READING PASSAGE =
++++++++++
10 years ago this month:

  • Adopting the findings and conclusions of the Commission on Judicial Conduct and affirming the recommended sanction, the Arizona Supreme Court removed a justice of the peace from office for asking the court manager to move his vehicle to avoid a process server attempting to serve him with an order of protection, continuing to hear cases involving such orders, invoking his position repeatedly with law enforcement authorities, and sending threatening texts to his wife; the Court also ordered that the judge shall not hold judicial office or perform judicial functions in Arizona for at least 5 years.  In the Matter of Woolbright, Order (Arizona Supreme Court July 23, 2012).
  • The Arizona Commission on Judicial Conduct publicly reprimanded a judge because he failed to resolve issues on his website about advertisements for weddings services despite receiving an informal sanction.  Jayne, Order (Arizona Commission on Judicial Conduct July 9, 2012).
  • Pursuant to a stipulation, the California Commission on Judicial Performance publicly censured a judge for seeking preferential treatment from a commissioner of his court for a traffic citation issued to his wife.  Inquiry Concerning Sarmiento, Decision and Order (California Commission on Judicial Performance July 5, 2012).
  • The California Commission on Judicial Performance publicly admonished a judge for ordering an attorney he had said was contemptuous to remain in the courtroom for over an hour and a half without adjudicating the alleged contempt and for ordering the attorney to “spend every waking moment” working on the case until the preliminary hearing to the exclusion of other cases and social activity.  Public Admonishment of Jacobson (California Commission on Judicial Performance July 11, 2012).
++++++++++
RECORDS FOR THIS EXERCISE =
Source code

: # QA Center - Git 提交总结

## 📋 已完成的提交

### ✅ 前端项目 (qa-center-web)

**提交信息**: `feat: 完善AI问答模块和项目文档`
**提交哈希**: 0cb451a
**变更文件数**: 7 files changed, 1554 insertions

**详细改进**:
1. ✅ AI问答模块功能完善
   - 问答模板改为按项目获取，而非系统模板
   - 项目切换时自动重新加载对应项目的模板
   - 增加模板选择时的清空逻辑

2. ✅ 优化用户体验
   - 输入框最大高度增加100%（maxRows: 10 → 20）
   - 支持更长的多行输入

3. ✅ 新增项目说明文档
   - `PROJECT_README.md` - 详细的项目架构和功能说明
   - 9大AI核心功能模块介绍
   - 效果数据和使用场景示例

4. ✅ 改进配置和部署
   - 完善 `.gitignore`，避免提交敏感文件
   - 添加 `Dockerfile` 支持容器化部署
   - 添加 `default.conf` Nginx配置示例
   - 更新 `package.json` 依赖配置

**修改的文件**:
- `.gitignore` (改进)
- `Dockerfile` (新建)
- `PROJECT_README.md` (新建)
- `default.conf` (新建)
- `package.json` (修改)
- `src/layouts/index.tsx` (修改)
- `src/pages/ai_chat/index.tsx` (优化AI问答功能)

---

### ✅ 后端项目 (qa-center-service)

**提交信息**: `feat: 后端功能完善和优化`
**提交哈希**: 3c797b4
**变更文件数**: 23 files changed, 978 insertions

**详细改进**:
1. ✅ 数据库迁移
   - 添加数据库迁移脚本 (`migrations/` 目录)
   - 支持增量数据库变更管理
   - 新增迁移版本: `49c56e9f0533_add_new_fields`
++++++++++
WORK TASK A = Reproduce every line of the rows containing the QA Center Git commit summary, from "Source code" through the migration version entry, with no changes.
WORK TASK B = Extend the list of judicial discipline decisions from ten years ago, beginning after the last entry shown.
The judicial discipline summaries and the rows have no connection to each other.

ANSWER AREA A =
Source code

: # QA Center - Git 提交总结

## 📋 已完成的提交

### ✅ 前端项目 (qa-center-web)

**提交信息**: `feat: 完善AI问答模块和项目文档`
**提交哈希**: 0cb451a
**变更文件数**: 7 files changed, 1554 insertions

**详细改进**:
1. ✅ AI问答模块功能完善
   - 问答模板改为按项目获取，而非系统模板
   - 项目切换时自动重新加载对应项目的模板
   - 增加模板选择时的清空逻辑

2. ✅ 优化用户体验
   - 输入框最大高度增加100%（maxRows: 10 → 20）
   - 支持更长的多行输入

3. ✅ 新增项目说明文档
   - `PROJECT_README.md` - 详细的项目架构和功能说明
   - 9大AI核心功能模块介绍
   - 效果数据和使用场景示例

4. ✅ 改进配置和部署
   - 完善 `.gitignore`，避免提交敏感文件
   - 添加 `Dockerfile` 支持容器化部署
   - 添加 `default.conf` Nginx配置示例
   - 更新 `package.json` 依赖配置

**修改的文件**:
- `.gitignore` (改进)
- `Dockerfile` (新建)
- `PROJECT_README.md` (新建)
- `default.conf` (新建)
- `package.json` (修改)
- `src/layouts/index.tsx` (修改)
- `src/pages/ai_chat/index.tsx` (优化AI问答功能)

---

### ✅ 后端项目 (qa-center-service)

**提交信息**: `feat: 后端功能完善和优化`
**提交哈希**: 3c797b4
**变更文件数**: 23 files changed, 978 insertions

**详细改进**:
1. ✅ 数据库迁移
   - 添加数据库迁移脚本 (`migrations/` 目录)
   - 支持增量数据库变更管理
   - 新增迁移版本: `49c56e9f0533_add_new_fields`

ANSWER AREA B =
  • Approving the findings and recommendation of the Judicial Qualifications Commission, the Florida Supreme Court publicly reprimanded a judge for driving under the influence and crashing the vehicle she was driving.  Inquiry Concerning Nelson, 95 So. 3d 122 (Florida 2012).
  • With the judge’s consent, in lieu of filing formal disciplinary proceedings, the Indiana Commission on Judicial Qualifications publicly admonished a judge for granting an ex parte motion for custody filed by a child’s maternal grandparents without prior notice to the non-custodial father or an opportunity for him to be heard.  Public Admonition of Johnston (Indiana Commission on Judicial Qualifications July 5, 2012).
  • The Kentucky Supreme Court affirmed the Judicial Conduct Commission’s removal of a judge for (1) advocating at a county meeting that $500,000 donated by criminal defendants under a plea agreement be used to fund a water park; (2) making misstatements in an order; (3) establishing a special grand jury to discredit the judge-executive; (4) viewing videotapes regarding the sheriff’s investigation of the judge-executive; (5) presiding over 2 criminal cases that he had urged the state police to investigate and the commonwealth’s attorney to pursue; (6) urging Kentucky Utilities to donate $12,500 for playground equipment at his children’s elementary school; (7) raising funds for playground equipment for his children’s school; and (8) removing an assistant public defender as counsel in cases without giving her an opportunity to be heard.  Alred v. Judicial Conduct Commission, 395 S.W.3d 417 (Kentucky 2012).
  • Affirming the recommendation of the Judicial Tenure Commission, the Michigan Supreme Court removed a judge from office for (1) inappropriate financial transactions and practices, including misappropriating public funds; (2) failing to ensure that a business-attire policy was properly enforced and did not deny people access to the court; (3) knowingly rehiring an unqualified magistrate, misrepresenting that he was qualified, and requiring him to sign bench warrants, contrary to statute; (4) hiring her niece; and (5) making misrepresentations during the investigation and hearing, including lying under oath.  In re James, 821 N.W.2d 144 (Michigan 2012).
  • Adopting the recommendation of the Advisory Committee on Judicial Conduct, which the judge accepted, the New Jersey Supreme Court suspended a judge for 4 months without pay for attending a holiday party hosted by the probation association and, while at the party, touching women and making sexually suggestive remarks to them; as a prerequisite to the resumption of his duties, the Court ordered the judge to participate in a rehabilitative program.  In the Matter of Jones, 47 A.3d 736 (New Jersey 2012).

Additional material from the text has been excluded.